Give the data below again exactly as written, but without the pictures.

-=-=-

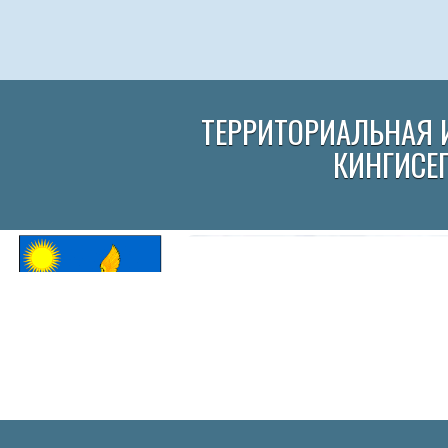
ТЕРРИТОРИАЛЬНАЯ 
КИНГИСЕ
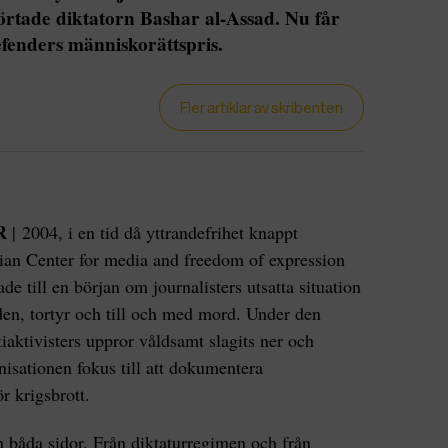
örtade diktatorn Bashar al-Assad. Nu får
efenders människorättspris.
Fler artiklar av skribenten
R
| 2004, i en tid då yttrandefrihet knappt
rian Center for media and freedom of expression
e till en början om journalisters utsatta situation
den, tortyr och till och med mord. Under den
aktivisters uppror våldsamt slagits ner och
nisationen fokus till att dokumentera
r krigsbrott.
n båda sidor. Från diktaturregimen och från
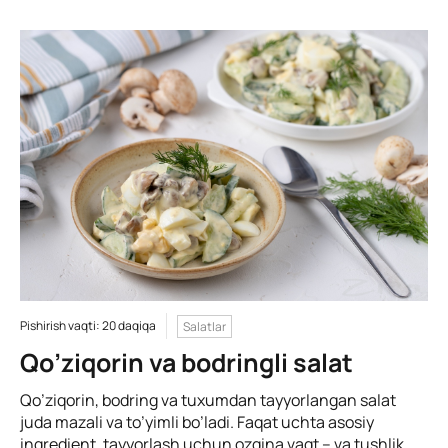
Pishirish vaqti: 20 daqiqa
Salatlar
Qo’ziqorin va bodringli salat
Qo’ziqorin, bodring va tuxumdan tayyorlangan salat
juda mazali va to’yimli bo’ladi. Faqat uchta asosiy
ingredient, tayyorlash uchun ozgina vaqt – va tushlik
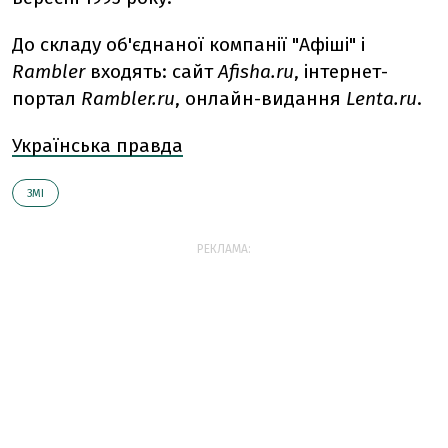
До складу об'єднаної компанії "Афіші" і
Rambler
входять: сайт
Afisha.ru
, інтернет-
портал
Rambler.ru
, онлайн-видання
Lenta.ru
.
Українська правда
ЗМІ
РЕКЛАМА:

-=-=-

• [Your response]
ТЕРРИТОРИАЛЬНАЯ 
КИНГИСЕ
örtade diktatorn Bashar al-Assad. Nu får
efenders människorättspris.
Fler artiklar av skribenten
R
| 2004, i en tid då yttrandefrihet knappt
rian Center for media and freedom of expression
e till en början om journalisters utsatta situation
den, tortyr och till och med mord. Under den
aktivisters uppror våldsamt slagits ner och
nisationen fokus till att dokumentera
r krigsbrott.
n båda sidor. Från diktaturregimen och från
Pishirish vaqti: 20 daqiqa
Salatlar
Qo’ziqorin va bodringli salat
Qo’ziqorin, bodring va tuxumdan tayyorlangan salat
juda mazali va to’yimli bo’ladi. Faqat uchta asosiy
ingredient, tayyorlash uchun ozgina vaqt – va tushlik
До складу об'єднаної компанії "Афіші" і
Rambler
входять: сайт
Afisha.ru
, інтернет-
портал
Rambler.ru
, онлайн-видання
Lenta.ru
.
Українська правда
ЗМІ
РЕКЛАМА:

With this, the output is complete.